Work instruction: The listing below should be reproduced exactly, with the pictures omitted.

Given material:
⁂
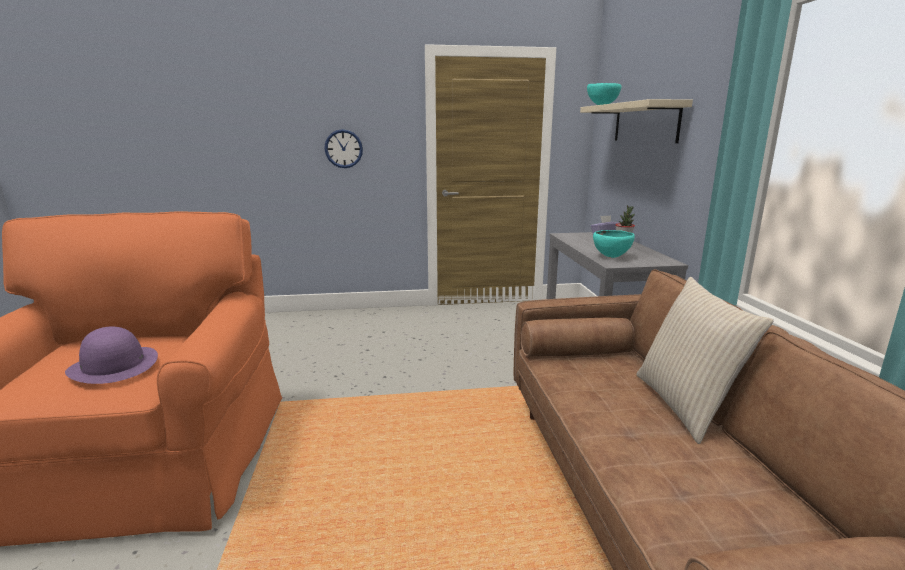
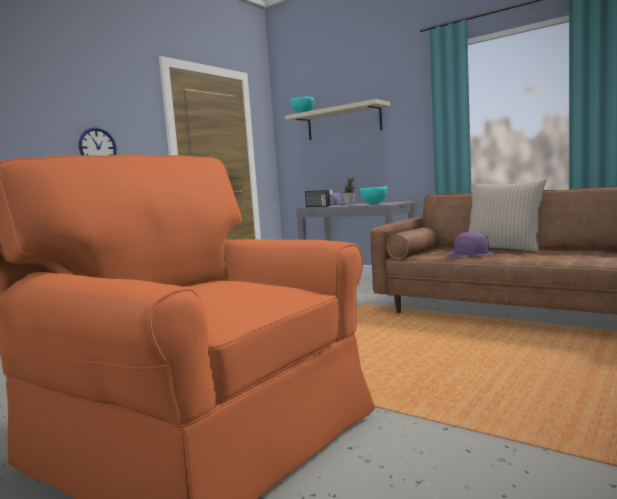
camera: 45 degrees left, 10 degrees down
(114, 365) = (246, 287): purple hat -> purple hat (471, 254)
(572, 237) = (317, 206): none -> radio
⁂
Your solution:
camera: 45 degrees left, 10 degrees down
(114, 365) = (246, 287): purple hat -> purple hat (471, 254)
(572, 237) = (317, 206): none -> radio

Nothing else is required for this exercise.